* **PROBLEM DETAILS**:
Everything from the line that contains "Whitewater Rafting" to the end of the data below is to be reproduced verbatim; leave all else out.

* **DATASET ENTRIES**:
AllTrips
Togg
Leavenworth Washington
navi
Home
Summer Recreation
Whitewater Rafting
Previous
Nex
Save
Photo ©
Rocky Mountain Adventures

* **ANSWER TO THIS EXERCISE**:
Whitewater Rafting
Previous
Nex
Save
Photo ©
Rocky Mountain Adventures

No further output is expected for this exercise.